We wrote about Detective Anderson Alexander back in December, here. He’s the former former New York City policeman who accidentally shot himself in the knee when a defective chair broke at his precinct house.

Don’t sit in a chair like this:

And definitely don’t sit in that chair with a gun like this in your belt:

Detective Alexander sued the city claiming that it was responsible for the broken chair (and that he was not responsible for the gun’s discharge). Alexander won and the jury awarded him $4,500,000.

We predicted that the city would appeal and that’s in the works now. The trial judge issued a short decision a few months after the verdict in which he stated that the damages award was reasonable. Just this week, the appellate court issued a brief order extending the city’s time to file its appellate briefs until November 13, 2009.

In the meantime, here is how the $4,500,000 damages verdict broke down:

  • $1,500,000 for pain and suffering ($500,000 past – 7 years, $1,000,000 future – 30 years)
  • $1,700,000 for future loss of earnings
  • $1,060,000 for future loss of pension
  • $250,000 for future medical expenses
  • $38,00 for loss of annuity

Mr. Alexander took his verdict, was given a line of duty retirement by the police department and then he got out of town. He moved to South Carolina to work as a deputy sheriff supervising a courthouse metal detector. While we focus on these pages on pain and suffering damages analysis, one wonders whether it’s appropriate under the facts of this case for Alexander to recover $1,700,000 for future lost earnings (plus more than $1,000,000 for lost pension and annuity) in view of his claim that he was in constant pain and so disabled he could not resume work.

As to pain and suffering, if the liability verdict is upheld on appeal, the judges will address the reasonableness of the damages verdict for Alexander’s knee injury. Here are the cases that the court will likely look to for guidance in determining if $1,500,000 was a reasonable sum for Alexander’s pain and suffering:

  • Urbina v. 26 Court Street Associates LLC : $2,200,000 ($700,000 past – 7 years, $1,500,000 future – 41 years) for a 31 year old man who fell and sustained an intra-articular patella fracture and a torn meniscus requiring three surgeries leaving him with a permanent limp [Urbina case discussed here]
  • Smith v. Manhattan & Bronx Surface Transit Operating Authority : $900,000 ($100,000 past – 6 years, $800,000 future) for a 43 year old woman who was injured boarding a bus and sustained torn menisci, a torn ligament and cartilage and a permanent osteochondral defect, requiring arthroscopic surgery with another to follow and a knee replacement possible [Smith case discussed here]
  • Nassour v.

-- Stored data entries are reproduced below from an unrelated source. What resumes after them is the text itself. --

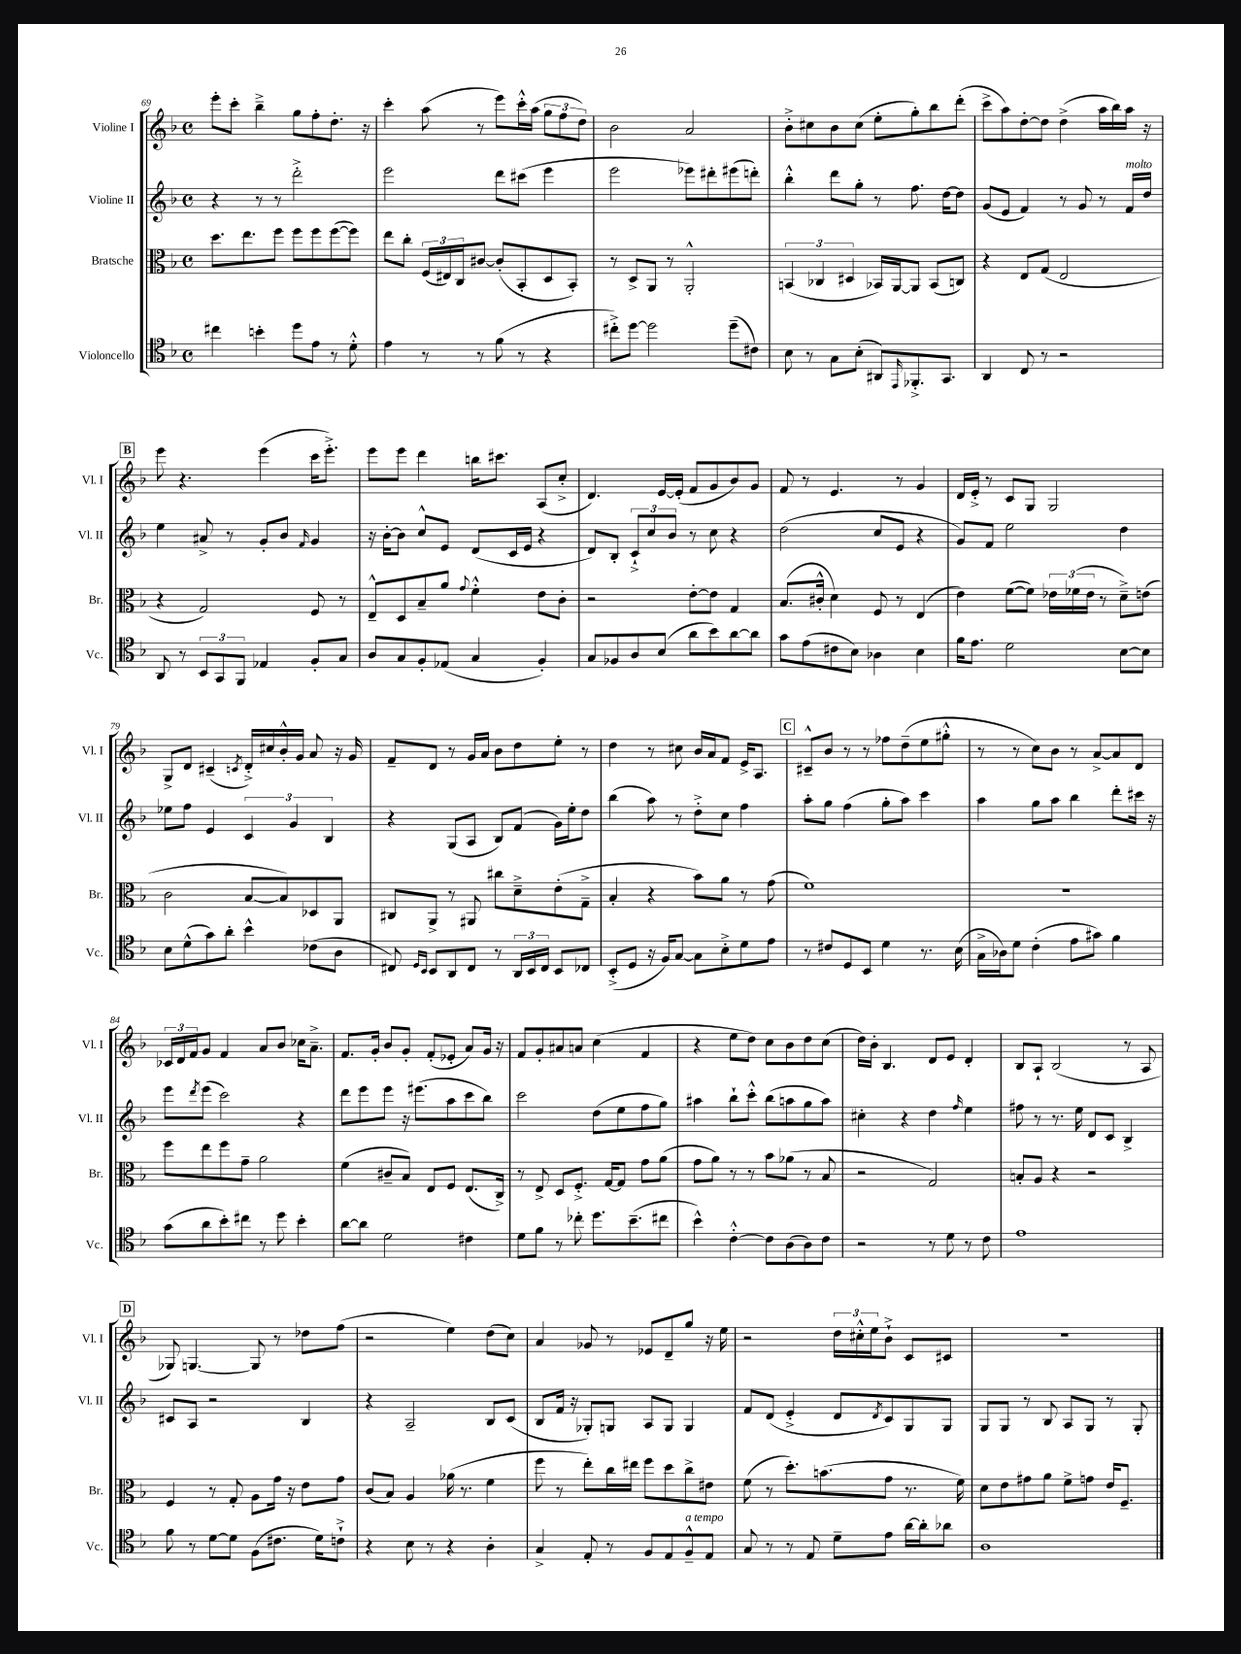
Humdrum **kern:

**kern	**kern	**kern	**kern
*staff4	*staff3	*staff2	*staff1
*clefC4	*clefC3	*clefG2	*clefG2
*k[b-]	*k[b-]	*k[b-]	*k[b-]
*M4/4	*M4/4	*M4/4	*M4/4
*met(c)	*met(c)	*met(c)	*met(c)
4cc#	8.dd	4r	8eee'
.	.	.	8ccc'
.	8.ee	.	.
4b'	.	8r	4bb-~^
.	8ff	8r	.
8dd	8ff	2ddd'^	8gg
8e	8ff	.	8ff'
8r	([8ff	.	8.dd'
8d'^^	8ff])	.	.
.	.	.	16r
=	=	=	=
4e	8ee	2eee	4ccc'
.	8cc'	.	.
8r	(24F	.	(8aa
.	24E#)	.	.
.	24C	.	.
8r	[8c#	.	8r
(8f	(8c#']	8ddd	8eee)
8r	8BB-'	(8ccc#	16ccc'^^
.	.	.	(16aa
4r	8D	4eee	12gg
.	.	.	12ff
.	8BB-')	.	.
.	.	.	12dd)
=	=	=	=
8cc#'^)	8r	2eee	2b-
[8dd	8D^	.	.
2dd]	8AA	.	.
.	8r	.	.
.	2AA'^^	8eee-)	2a
.	.	8ddd#'	.
(8dd~	.	(8eee#	.
8c#)	.	8ddd')	.
=	=	=	=
8B-	(6BB	4bb-'^^	8b-'^
8r	.	.	8cc#
.	6C-	.	.
8G	.	8ddd	8b-
.	6D#	.	.
(8B-'	.	8gg'	(8cc#
8AA#)	16BB-)	8r	8ee'
.	[16AA	.	.
16qqEE	.	.	.
8.FF-'^	8AA]	8.ff	8gg')
.	(8BB-	.	8bb-
8.GG	.	[16dd	.
.	8C)	8dd]	(8ddd'
=	=	=	=
4AA	4r	(8g	8ccc^
.	.	8e	8aa)
8C	8E	4f)	[8dd'
8r	(8G	.	8dd]
2r	2E	8r	(4dd^
.	.	8g	.
.	.	8r	16aa
.	.	.	16bb-)
.	.	16f	16aa
.	.	16dd	16r
=	=	=	=
8AA	4r	4ee	8eee
8r	.	.	4.r
12BB-	2G)	8a#^	.
12GG	.	.	.
.	.	8r	.
12FF	.	.	.
4E-	.	8g'	(4eee
.	.	8b-	.
.	.	16qqf	.
8F'	8F	4g	16ccc
.	.	.	8.eee'^)
8G	8r	.	.
=	=	=	=
8A	8E~^^	16r	8eee
.	.	[16b-'	.
8G	8D	8b-]	8eee
8F'	8B-~	8cc^^	4ddd
(8E-	8a	8e	.
.	8qqg	.	.
4G	4f'^^	(8d	16bb
.	.	.	8.ccc#
.	.	16c	.
.	.	16e	.
4F')	8e	4r	(8A
.	8c'	.	8cc'^
=	=	=	=
8G	2r	8d)	4.d)
8F-	.	8B-'	.
8A	.	12c`^	.
.	.	12cc	.
(8B-	.	.	[16e
.	.	12b-	.
.	.	.	(16e']
8a	[8e'	8r	8f
8b-)	8e]	8cc	8g
[8a	4G	4r	8b-)
8a]	.	.	8g
=	=	=	=
8g	(8.B-	(2dd	8f
(8e	.	.	8r
.	16c#'^^	.	.
8c#	4d)	.	4.e
8B-)	.	.	.
4A-	8F	8cc	.
.	8r	8e	8r
4B-	(4E	4r	4g
=	=	=	=
16f	4e)	8g)	16d
8.e	.	.	16e'^
.	.	8f	8r
2d	([8f	2ee	8c
.	8f])	.	8G
.	24e-	.	2G
.	(24f-	.	.
.	24e-	.	.
.	8r	.	.
[8B-	8d~^)	4dd	.
8B-]	(8e	.	.
=	=	=	=
8B-	2c	8ee-	8G^
(8d^^	.	8ff	8d
8g)	.	4e	(4c#~
8a'	.	.	.
.	.	.	8qc
4b-^^	[8B-	6c	16d'^)
.	.	.	16cc#
.	8B-])	.	16b-'^^
.	.	6g	.
.	.	.	16g
(8c-	8D-	.	8a
.	.	6B-	.
8A	8AA	.	16r
.	.	.	16g
=	=	=	=
8C#)	8C#	4r	8f~
16qqD	.	.	.
16qqBB-	.	.	.
8BB-	8AA^	.	8d
8AA	8r	(8G	8r
8C#	8AA#	8A	16g
.	.	.	16a
8r	8cc#	8B-)	8b-
24AA	8d~^	(8f	8dd
24BB-	.	.	.
24C#	.	.	.
8BB-	(8e'	16g)	8ee'
.	.	16ee'	.
8C-	8G~^	8dd	8r
=	=	=	=
(8BB-'^	4B-'	(4bb-	4dd
8D	.	.	.
16r	4r	8aa)	8r
16F)	.	.	.
[8G	.	8r	8cc#
8G]	8b-)	8dd'^	16b-
.	.	.	16a
8B-'^	8a	8cc	8f
8d	8r	4ff	16e^
.	.	.	8.A
8e	(8g	.	.
=	=	=	=
8r	1f)	8aa'	8c#~^^
8c#	.	8gg	8b-
8D	.	(4ff	8r
8BB-	.	.	8r
4d	.	8gg'	8ff-
.	.	8aa)	(8dd~
8.r	.	4ccc	8ee
.	.	.	8gg#'^^
(16B-	.	.	.
=	=	=	=
16G^	1r	4aa	8r
16A-)	.	.	.
8d	.	.	8r
(4c'	.	8gg	8cc)
.	.	8aa	8b-
8e	.	4bb-	8r
8g#)	.	.	[8a^
4f	.	8ddd'	8a]
.	.	16ccc#	8d
.	.	16r	.
=	=	=	=
(8g	8ff	8eee	24c-
.	.	.	24d
.	.	.	24f
.	.	8qddd	.
8a	8ee	(8eee	8g
8b-')	8ff	2ccc)	4f
8cc#	8g~	.	.
8r	2a	.	8a
8dd	.	.	8b-
4b-'	.	4r	16cc-
.	.	.	8.a~^
=	=	=	=
[8a	(4f	8ddd	8.f
8a]	.	8eee	.
.	.	.	16g'
2d	8c#~	8eee	8b-
.	8B-)	16r	8g'
.	.	(8.eee#	.
.	8E	.	(8f'
.	8F	8aa	8e-'
4c#	(8.E	8ccc	8a)
.	.	8bb-)	16g
.	16C^)	.	16r
=	=	=	=
8d	8r	2ccc	8f
8f	8E^	.	8g'
8r	8D	.	8a#
8cc-'	8.F'^	.	8a
8.dd	.	(8dd	(4cc
.	[16G	.	.
.	8G]	8ee	.
(8.b-~	.	.	.
.	8g	8ff	4f
8cc#	(8a	8gg)	.
=	=	=	=
4b-^^)	8g	4aa#	4r
.	8a)	.	.
[4c'^^	8r	8bb-`	8ee
.	8r	8ccc'^^	8dd)
8c]	8b-	(8bb-	8cc
(8A	(8a-	8aa	8b-
8A)	8r	8gg	8dd
8c	8B-	8aa)	(8cc
=	=	=	=
2r	2r	4cc#'	16dd)
.	.	.	16b-'
.	.	.	4.B-
.	.	4r	.
8r	2G)	4dd	8d
8d	.	.	8e
.	.	16qqff	.
8r	.	4ee	4d'
8c	.	.	.
=	=	=	=
1e	8B'	8ff#	8B-
.	8A	8r	8A`
.	4r	8.r	(2B-
.	.	16ee	.
.	2r	8d	.
.	.	8c	.
.	.	4B-^	8r
.	.	.	8A
=	=	=	=
8f	4F	8c#	8G-)
8r	.	8A	[4.G
[8d	8r	2r	.
8d]	8G'	.	.
(8F	8A	.	8G]
8.c#	16g	.	8r
.	16r	.	.
.	8e	4B-	8dd-
16d)	.	.	.
8c`^	8g	.	(8ff
=	=	=	=
4r	(8c	4r	2r
.	8B-)	.	.
8B-	4A	2A~	.
8r	.	.	.
4r	(16a-	.	4ee)
.	8.r	.	.
4A'	4f	8B-	(8dd
.	.	(8c	8cc)
=	=	=	=
4G^	8ff	8B-	4a
.	8r	16f	.
.	.	16r	.
8E'	8ee')	8G-')	8g-
8r	16cc	8G	8r
.	16ee#	.	.
8F	8ff	8A	8e-
8E	8dd	8G	8d~
8F~^^	8cc^	4G	8gg
8E	8e#	.	16r
.	.	.	16ee
=	=	=	=
8G	(8f	8f	2r
8r	8r	(8d	.
8r	8.dd')	4e'^	.
8E	.	.	.
.	(8.b	.	.
8d~	.	8d	24dd
.	.	.	24cc#'^^
.	.	.	24ee
.	.	8qd	.
8e	8g	8c)	8b-`^
[16a	8.r	8G	8c
16a']	.	.	.
8a-	.	8G	8c#
.	16f)	.	.
=	=	=	=
1A	8d	8G	1r
.	8e	8G	.
.	8g#	8r	.
.	8a	8B-	.
.	8f^	8A	.
.	8g	8G	.
.	16e	8r	.
.	8.F~	.	.
.	.	8G'	.
==	==	==	==
*-	*-	*-	*-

City of New York : $1,500,000 ($500,000 past – 8 years, $1,000,000 future – 27 years) for a 42 year old man who fell and sustained torn meniscal cartilage, underwent arthroscopic surgery and a high tibial osteotomy and was left with permanent reflex sympathetic dystrophy (RSD)

We will report when the Alexander case is resolved and, if the liability verdict is upheld, we will see how the appellate court assesses pain and suffering damages and whether and to what extent the judges consider the cases discussed here.

UPDATE: On March 22, 2011 the appellate court reversed the judgment in this case and dismissed the complaint because there was no evidence showing that, prior to the occurrence, the defendant had knowledge of any defects in the chair.